Par ailleurs, comme évoqué ci-dessus, l’ouverture de nouvelles activités et marchés pour les activités de contrôle pourra générer des gains pour les acteurs du contrôle évalués (du fait d’une augmentation de 50 % du coût des contrôles pour les projets qui mettraient en œuvre les mesures du présent projet de loi) à 38M€.

4. JUSTIFICATION DU DÉLAI D’HABILITATION

Le délai d’habilitation de trois mois pour la mesure court terme du I se justifie par le choc d’offre souhaité et surtout les travaux déjà engagés après la publication de la loi relative à la liberté de la création, à l’architecture et au patrimoine qui ont permis de solliciter la position des acteurs sur la question.

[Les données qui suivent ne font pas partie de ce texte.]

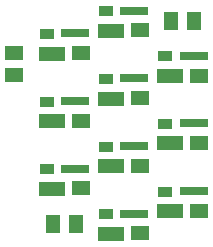
<source format=gtp>
G04*
G04 #@! TF.GenerationSoftware,Altium Limited,Altium Designer,22.0.2 (36)*
G04*
G04 Layer_Color=8421504*
%FSLAX25Y25*%
%MOIN*%
G70*
G04*
G04 #@! TF.SameCoordinates,D8499874-5A28-4949-BB6A-16219978493D*
G04*
G04*
G04 #@! TF.FilePolarity,Positive*
G04*
G01*
G75*
%ADD12R,0.09449X0.03150*%
%ADD13R,0.05118X0.03543*%
%ADD14R,0.08661X0.04724*%
%ADD15R,0.05906X0.05118*%
%ADD16R,0.05118X0.05906*%
%ADD17R,0.05906X0.05118*%
D12*
X3681Y37248D02*
D03*
X-16004Y29732D02*
D03*
X23366Y22217D02*
D03*
X3681Y14701D02*
D03*
X-16004Y7185D02*
D03*
X23366Y-213D02*
D03*
X3681Y-7850D02*
D03*
X-16004Y-15366D02*
D03*
X23366Y-22882D02*
D03*
X3681Y-30398D02*
D03*
D13*
X-5941Y37051D02*
D03*
X-25626Y29535D02*
D03*
X13744Y22020D02*
D03*
X-5941Y14504D02*
D03*
X-25626Y6988D02*
D03*
X13744Y-410D02*
D03*
X-5941Y-8047D02*
D03*
X-25626Y-15563D02*
D03*
X13744Y-23079D02*
D03*
X-5941Y-30595D02*
D03*
D14*
X-4169Y30461D02*
D03*
X-23854Y22945D02*
D03*
X15516Y15429D02*
D03*
X-4169Y7913D02*
D03*
X-23854Y398D02*
D03*
X15516Y-7000D02*
D03*
X-4169Y-14638D02*
D03*
X-23854Y-22153D02*
D03*
X15516Y-29669D02*
D03*
X-4169Y-37185D02*
D03*
D15*
X5453Y30658D02*
D03*
X-14232Y23142D02*
D03*
X25138Y15626D02*
D03*
X5453Y8110D02*
D03*
X-14232Y594D02*
D03*
X25138Y-6803D02*
D03*
X5453Y-14441D02*
D03*
X-14232Y-21957D02*
D03*
X25138Y-29472D02*
D03*
X5453Y-36988D02*
D03*
D16*
X23425Y33823D02*
D03*
X15945D02*
D03*
X-23425Y-33823D02*
D03*
X-15945D02*
D03*
D17*
X-36500Y23240D02*
D03*
Y15760D02*
D03*
M02*

</source>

Le délai d’habilitation proposé de dix-huit mois pour le II est motivé par la variété de thèmes à traiter qui peuvent nécessiter des approches différenciées et un travail de fond avec l’ensemble des acteurs de la construction, au-delà des consultations obligatoires.

5. CONSULTATIONS ENVISAGÉES

Les différents projets d’ordonnance selon les thématiques traitées nécessiteront la consultation du conseil national d’évaluation des normes, du conseil supérieur de la construction et de l’efficacité énergétique, du conseil national consultatif des personnes handicapées, du conseil national de l'habitat, de la commission nationale de concertation en matière locative, du public au titre du code de l’environnement (par internet), et du conseil national du bruit (consultation facultative spécifique au thème « acoustique »).